■ What you should do ■
Put the lines of the material from the line with "genus: Plantago" to the line with "genus: Sporophila", both included, into a Markdown table with a Row column holding a running number and a Line column holding each line. Leave out blank lines.

[start Provided data]

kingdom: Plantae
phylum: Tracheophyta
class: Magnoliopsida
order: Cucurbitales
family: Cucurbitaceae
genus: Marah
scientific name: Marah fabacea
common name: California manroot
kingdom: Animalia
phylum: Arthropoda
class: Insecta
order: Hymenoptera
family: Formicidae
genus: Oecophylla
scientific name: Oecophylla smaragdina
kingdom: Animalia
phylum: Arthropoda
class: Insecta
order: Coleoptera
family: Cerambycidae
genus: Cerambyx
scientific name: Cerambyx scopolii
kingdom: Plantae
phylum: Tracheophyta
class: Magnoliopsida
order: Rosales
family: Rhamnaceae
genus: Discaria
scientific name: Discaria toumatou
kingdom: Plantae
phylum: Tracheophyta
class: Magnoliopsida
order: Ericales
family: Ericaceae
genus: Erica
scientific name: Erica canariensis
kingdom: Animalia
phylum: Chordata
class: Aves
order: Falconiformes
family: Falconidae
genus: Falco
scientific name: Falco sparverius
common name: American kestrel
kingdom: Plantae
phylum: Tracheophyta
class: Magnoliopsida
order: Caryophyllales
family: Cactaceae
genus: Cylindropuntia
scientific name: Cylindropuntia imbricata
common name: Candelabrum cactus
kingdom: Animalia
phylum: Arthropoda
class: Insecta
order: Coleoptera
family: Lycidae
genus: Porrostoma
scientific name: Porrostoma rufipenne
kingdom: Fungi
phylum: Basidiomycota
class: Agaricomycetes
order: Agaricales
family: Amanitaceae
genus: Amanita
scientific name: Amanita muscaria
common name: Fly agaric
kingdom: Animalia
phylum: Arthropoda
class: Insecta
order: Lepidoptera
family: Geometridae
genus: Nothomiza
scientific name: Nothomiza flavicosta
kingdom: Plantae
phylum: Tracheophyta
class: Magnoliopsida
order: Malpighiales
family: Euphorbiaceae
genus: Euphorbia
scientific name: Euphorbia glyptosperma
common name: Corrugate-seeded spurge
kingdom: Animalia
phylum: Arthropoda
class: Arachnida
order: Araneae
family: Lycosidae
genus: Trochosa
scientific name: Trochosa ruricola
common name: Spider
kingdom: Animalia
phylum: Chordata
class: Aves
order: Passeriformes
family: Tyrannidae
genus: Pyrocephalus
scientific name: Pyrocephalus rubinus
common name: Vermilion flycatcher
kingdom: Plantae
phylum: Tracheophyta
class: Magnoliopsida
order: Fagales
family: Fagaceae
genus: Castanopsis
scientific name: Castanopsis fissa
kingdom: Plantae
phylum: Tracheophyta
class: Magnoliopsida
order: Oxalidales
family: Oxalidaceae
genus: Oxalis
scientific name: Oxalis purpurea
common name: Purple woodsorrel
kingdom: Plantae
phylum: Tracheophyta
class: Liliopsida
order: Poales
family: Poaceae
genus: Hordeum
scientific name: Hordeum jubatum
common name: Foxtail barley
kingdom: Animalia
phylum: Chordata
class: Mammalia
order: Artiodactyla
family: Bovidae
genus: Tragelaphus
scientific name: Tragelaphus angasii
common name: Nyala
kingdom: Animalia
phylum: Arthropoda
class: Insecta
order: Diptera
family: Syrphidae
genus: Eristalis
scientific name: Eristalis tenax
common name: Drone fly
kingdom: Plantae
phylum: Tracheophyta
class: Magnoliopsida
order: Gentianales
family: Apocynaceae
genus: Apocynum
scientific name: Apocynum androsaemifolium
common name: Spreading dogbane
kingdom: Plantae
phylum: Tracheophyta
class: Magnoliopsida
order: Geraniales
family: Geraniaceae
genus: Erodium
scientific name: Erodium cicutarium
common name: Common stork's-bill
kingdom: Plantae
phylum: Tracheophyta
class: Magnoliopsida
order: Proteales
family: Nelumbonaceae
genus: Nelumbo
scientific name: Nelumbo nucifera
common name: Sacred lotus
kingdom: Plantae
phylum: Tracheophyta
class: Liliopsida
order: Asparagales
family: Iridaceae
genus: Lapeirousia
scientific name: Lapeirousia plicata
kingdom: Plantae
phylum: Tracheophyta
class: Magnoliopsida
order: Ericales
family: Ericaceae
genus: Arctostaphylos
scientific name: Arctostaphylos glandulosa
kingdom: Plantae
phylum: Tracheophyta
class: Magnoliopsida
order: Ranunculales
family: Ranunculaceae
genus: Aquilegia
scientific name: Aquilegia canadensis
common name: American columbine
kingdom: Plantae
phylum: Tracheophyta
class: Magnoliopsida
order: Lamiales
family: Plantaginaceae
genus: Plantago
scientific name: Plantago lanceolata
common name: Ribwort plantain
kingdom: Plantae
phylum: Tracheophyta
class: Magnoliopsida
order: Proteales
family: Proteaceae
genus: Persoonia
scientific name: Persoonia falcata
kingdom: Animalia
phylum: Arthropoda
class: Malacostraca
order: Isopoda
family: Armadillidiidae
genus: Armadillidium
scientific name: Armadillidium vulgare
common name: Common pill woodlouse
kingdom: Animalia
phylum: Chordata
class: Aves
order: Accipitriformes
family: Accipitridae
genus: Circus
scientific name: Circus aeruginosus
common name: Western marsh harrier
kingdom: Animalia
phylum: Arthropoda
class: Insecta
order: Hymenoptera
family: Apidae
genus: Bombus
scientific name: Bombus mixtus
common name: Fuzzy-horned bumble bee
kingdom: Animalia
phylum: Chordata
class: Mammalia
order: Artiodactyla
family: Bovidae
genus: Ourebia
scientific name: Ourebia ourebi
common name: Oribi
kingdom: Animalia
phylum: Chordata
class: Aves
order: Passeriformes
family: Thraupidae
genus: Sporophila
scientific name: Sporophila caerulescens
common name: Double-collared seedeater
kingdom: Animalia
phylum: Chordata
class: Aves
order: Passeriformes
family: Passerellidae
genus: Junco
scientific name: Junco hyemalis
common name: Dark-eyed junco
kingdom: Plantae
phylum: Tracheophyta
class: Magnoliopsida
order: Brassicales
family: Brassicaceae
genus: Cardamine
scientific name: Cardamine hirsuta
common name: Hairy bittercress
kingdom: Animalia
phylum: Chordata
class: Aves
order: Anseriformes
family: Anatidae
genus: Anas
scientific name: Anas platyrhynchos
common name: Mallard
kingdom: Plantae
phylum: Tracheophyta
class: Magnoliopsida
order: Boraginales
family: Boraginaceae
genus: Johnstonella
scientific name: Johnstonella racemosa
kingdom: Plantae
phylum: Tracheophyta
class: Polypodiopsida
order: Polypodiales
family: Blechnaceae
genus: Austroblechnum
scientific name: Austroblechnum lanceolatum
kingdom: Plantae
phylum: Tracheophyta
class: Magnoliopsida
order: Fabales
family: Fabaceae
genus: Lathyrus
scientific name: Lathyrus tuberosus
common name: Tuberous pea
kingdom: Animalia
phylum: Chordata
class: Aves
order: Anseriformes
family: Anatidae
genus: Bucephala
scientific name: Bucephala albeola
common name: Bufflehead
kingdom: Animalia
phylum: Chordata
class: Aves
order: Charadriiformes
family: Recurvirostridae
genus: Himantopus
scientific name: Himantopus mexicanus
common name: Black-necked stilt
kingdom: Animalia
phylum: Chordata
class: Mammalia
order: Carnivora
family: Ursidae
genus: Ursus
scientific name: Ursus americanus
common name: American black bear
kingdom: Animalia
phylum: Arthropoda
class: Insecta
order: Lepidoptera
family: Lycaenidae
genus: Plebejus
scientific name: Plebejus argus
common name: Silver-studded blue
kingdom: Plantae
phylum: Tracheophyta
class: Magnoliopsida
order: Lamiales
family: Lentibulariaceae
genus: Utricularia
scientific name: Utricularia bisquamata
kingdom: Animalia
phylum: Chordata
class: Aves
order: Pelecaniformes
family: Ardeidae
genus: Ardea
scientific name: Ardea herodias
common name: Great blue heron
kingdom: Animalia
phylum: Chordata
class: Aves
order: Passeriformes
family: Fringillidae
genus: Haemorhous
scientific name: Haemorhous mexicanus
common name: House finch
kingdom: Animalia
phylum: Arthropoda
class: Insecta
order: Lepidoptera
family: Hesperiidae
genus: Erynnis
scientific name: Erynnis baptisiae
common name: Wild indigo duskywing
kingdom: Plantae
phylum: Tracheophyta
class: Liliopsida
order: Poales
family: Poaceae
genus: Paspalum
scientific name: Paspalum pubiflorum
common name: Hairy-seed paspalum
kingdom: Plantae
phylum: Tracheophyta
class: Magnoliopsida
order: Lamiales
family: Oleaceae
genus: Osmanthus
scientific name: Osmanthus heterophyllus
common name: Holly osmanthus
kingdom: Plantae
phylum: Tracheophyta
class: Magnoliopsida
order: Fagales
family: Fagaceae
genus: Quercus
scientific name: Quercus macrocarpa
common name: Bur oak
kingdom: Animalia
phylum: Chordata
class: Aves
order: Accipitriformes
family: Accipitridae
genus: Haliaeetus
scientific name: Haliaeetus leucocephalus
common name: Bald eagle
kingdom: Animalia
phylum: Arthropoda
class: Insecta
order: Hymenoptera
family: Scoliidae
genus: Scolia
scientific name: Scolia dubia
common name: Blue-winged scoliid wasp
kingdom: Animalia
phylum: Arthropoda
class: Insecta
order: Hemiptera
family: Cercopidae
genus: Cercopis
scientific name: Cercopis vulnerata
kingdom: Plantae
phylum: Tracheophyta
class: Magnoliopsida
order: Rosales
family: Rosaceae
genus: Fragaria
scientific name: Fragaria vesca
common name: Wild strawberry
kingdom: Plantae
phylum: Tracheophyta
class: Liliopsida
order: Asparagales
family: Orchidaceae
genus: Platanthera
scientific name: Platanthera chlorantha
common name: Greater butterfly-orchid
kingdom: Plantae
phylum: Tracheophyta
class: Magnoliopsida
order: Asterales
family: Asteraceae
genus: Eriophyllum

[end Provided data]

■ Solution to this task ■
| Row | Line |
|---|---|
| 1 | genus: Plantago |
| 2 | scientific name: Plantago lanceolata |
| 3 | common name: Ribwort plantain |
| 4 | kingdom: Plantae |
| 5 | phylum: Tracheophyta |
| 6 | class: Magnoliopsida |
| 7 | order: Proteales |
| 8 | family: Proteaceae |
| 9 | genus: Persoonia |
| 10 | scientific name: Persoonia falcata |
| 11 | kingdom: Animalia |
| 12 | phylum: Arthropoda |
| 13 | class: Malacostraca |
| 14 | order: Isopoda |
| 15 | family: Armadillidiidae |
| 16 | genus: Armadillidium |
| 17 | scientific name: Armadillidium vulgare |
| 18 | common name: Common pill woodlouse |
| 19 | kingdom: Animalia |
| 20 | phylum: Chordata |
| 21 | class: Aves |
| 22 | order: Accipitriformes |
| 23 | family: Accipitridae |
| 24 | genus: Circus |
| 25 | scientific name: Circus aeruginosus |
| 26 | common name: Western marsh harrier |
| 27 | kingdom: Animalia |
| 28 | phylum: Arthropoda |
| 29 | class: Insecta |
| 30 | order: Hymenoptera |
| 31 | family: Apidae |
| 32 | genus: Bombus |
| 33 | scientific name: Bombus mixtus |
| 34 | common name: Fuzzy-horned bumble bee |
| 35 | kingdom: Animalia |
| 36 | phylum: Chordata |
| 37 | class: Mammalia |
| 38 | order: Artiodactyla |
| 39 | family: Bovidae |
| 40 | genus: Ourebia |
| 41 | scientific name: Ourebia ourebi |
| 42 | common name: Oribi |
| 43 | kingdom: Animalia |
| 44 | phylum: Chordata |
| 45 | class: Aves |
| 46 | order: Passeriformes |
| 47 | family: Thraupidae |
| 48 | genus: Sporophila |